The inactivation by solvent detergent eliminates enveloped viruses, but has no effect on the virus of hepatitis A or parvovirus B19. Pasteurization is performed at a temperature too low to get rid of the infectivity of all transmissible agents. There is therefore a theoretical possibility of transmission by albumin without epidemiological data and vigilance were not able yet clearly identify the risks associated with albumin. Antihemophilic factor VIII may induce the appearance of antibodies anti-factor VIII inhibitor coagulant activity. The recombinant factor VIII seems very immunogenic in a recent study without a comparison of immunogenicity of immunopurified factor VIII and recombinant factor VIII can be made. The development of factor IX in hemophilia B is rarer; by cons, there seems thrombogenic greater risk especially at high doses. Multipurpose or specific immunoglobulins are widely prescribed and few immediate side effects have been described. Intravenous immunoglobulin used in the treatment of immune thrombocytopenic purpura cause moderate hemolysis but which significantly lowers the hemoglobin. Disease transmission with immunoglobulins is a controversial subject and reported cases may be due to a failure in the manufacturing process. Finally, it is classic but probably exceptional observed that subjects with IgA deficiency have an anaphylactic shock when immunoglobulin administration. Security measures are numerous, scalable, more accurate and more rigorous procedures, but zero risk does not exist. However, the study of accidents shows that many failures are due to human error in one or often several stages of the transfusion chain. The adaptation of the system, the application of rapid and effective remedies can not be conceived without a continuity from donor to recipient, any anomaly in the recipient before to analyze all stages to the donor. This back and forth of information is an essential element of the system and the quality of staff training and motivation in a series from the generosity of the donor to the welfare of the patient.

Highlights to include:

• The risks associated with transfusion of blood products or blood derivatives led to develop other therapeutic solutions.

• Thus autologous transfusion is used whenever possible in planned surgery, that hemodilution is applied more widely, as erythropoiesis stimulating cytokines or thrombopoiesis saw their broad scope and experienced acceleration in their development.
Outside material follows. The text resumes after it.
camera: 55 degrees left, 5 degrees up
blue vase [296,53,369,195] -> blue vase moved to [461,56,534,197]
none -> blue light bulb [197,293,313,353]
Meanwhile, products of genetic recombination have invaded the market especially for the treatment of hemophilia A.

• The risks are now better valued and are far more limited due to the implementation of legislative security measures, regulations, the establishment of “best practices” of quality assurance, and the principle of caution.

• We will consider successively the major principles regarding security measures, blood products and the risks and accidents that may be associated with their use, either because of non-compliance with procedures or technical limitations.
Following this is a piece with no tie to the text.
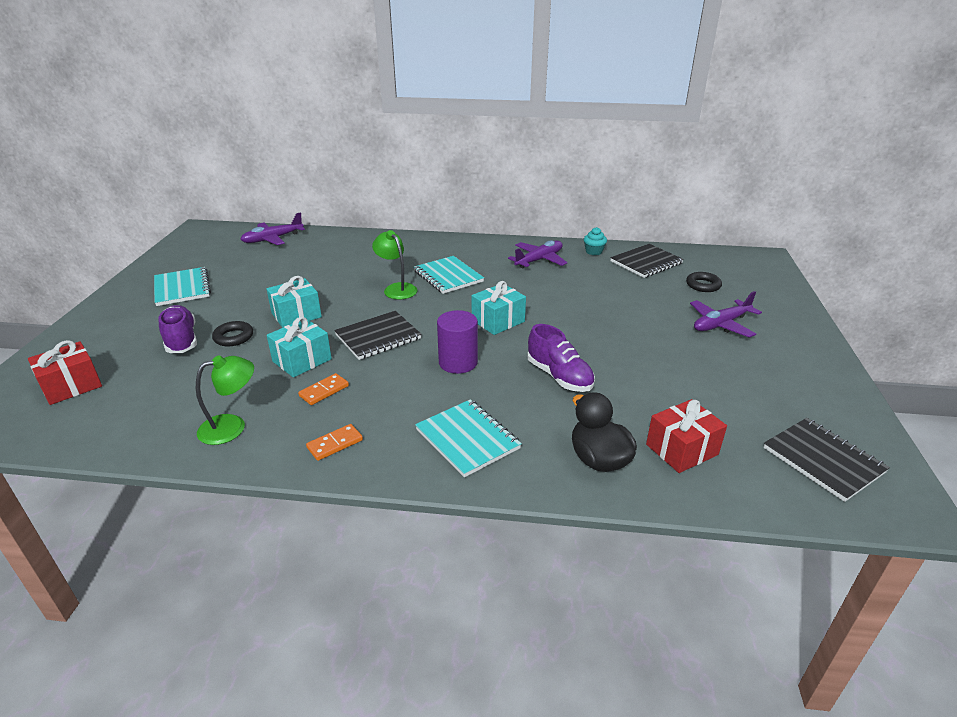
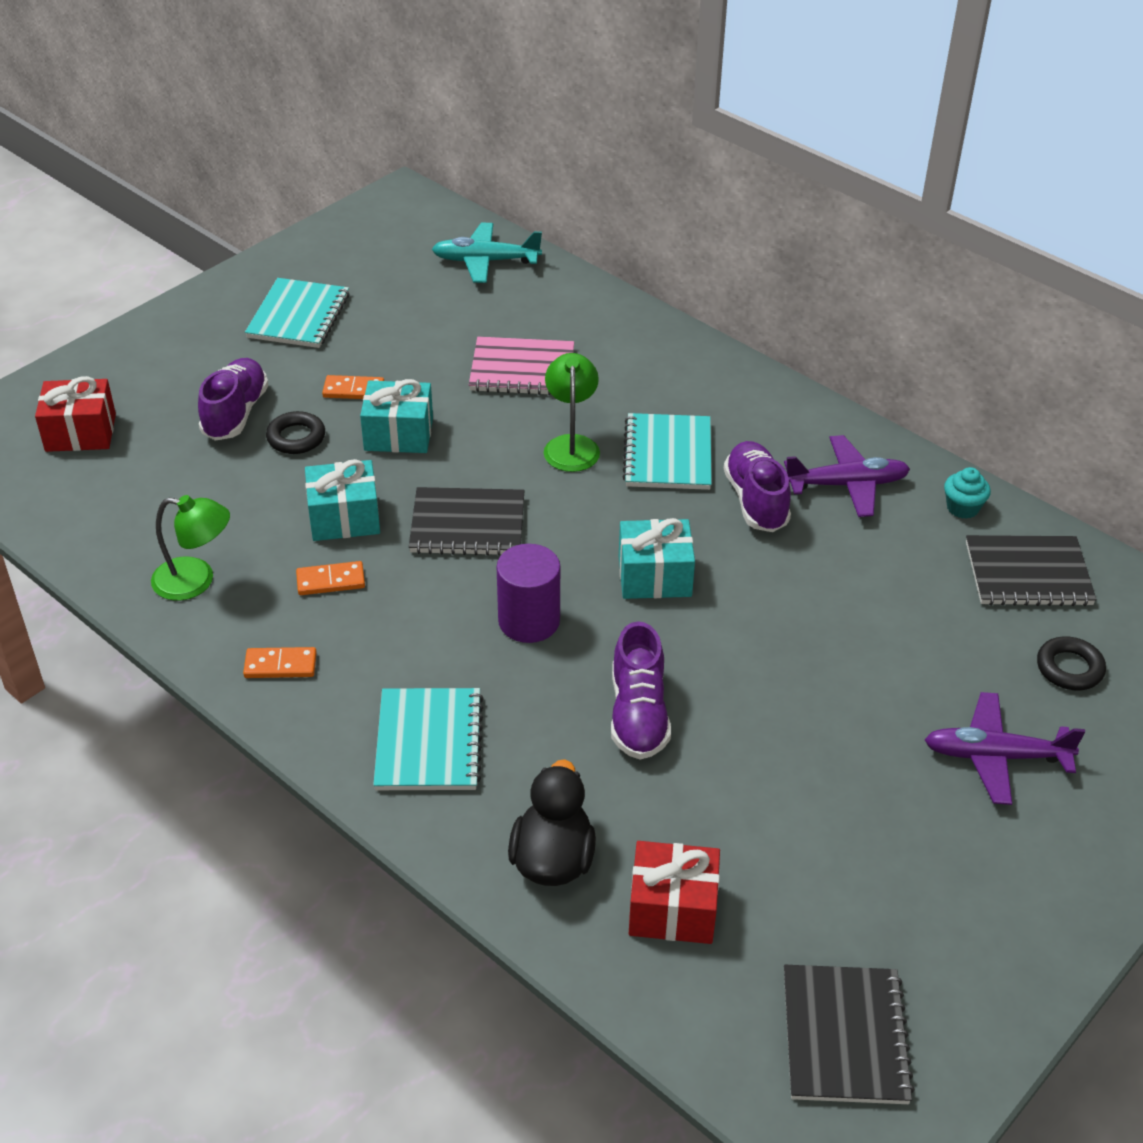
camera: 35 degrees right, 10 degrees up
purple plane [240,212,305,245] -> turquoise plane [432,223,542,283]
none -> orange domino [322,375,384,399]
none -> pink notebook [469,337,574,395]
none -> purple shoe [724,441,791,532]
Strong Points to remember:

• The safety measures are intended to: prevent the risk, limit risk, correct the failures, improve products and human practice.

• Measures to reduce the risk of blood transfusion are:

– Careful selection of donors by qualified doctors; – A more efficient biological qualification;

– Preparation of standardized blood products;

– Transportation, conservation, distribution of blood products in accordance with good practice;

– A medical prescription, a customized distribution;

– A systematic and careful ultimate control, monitoring of transfusion;

– A blood safety, a collection and analysis of incidents.

– An initial qualification and continuous training of staff.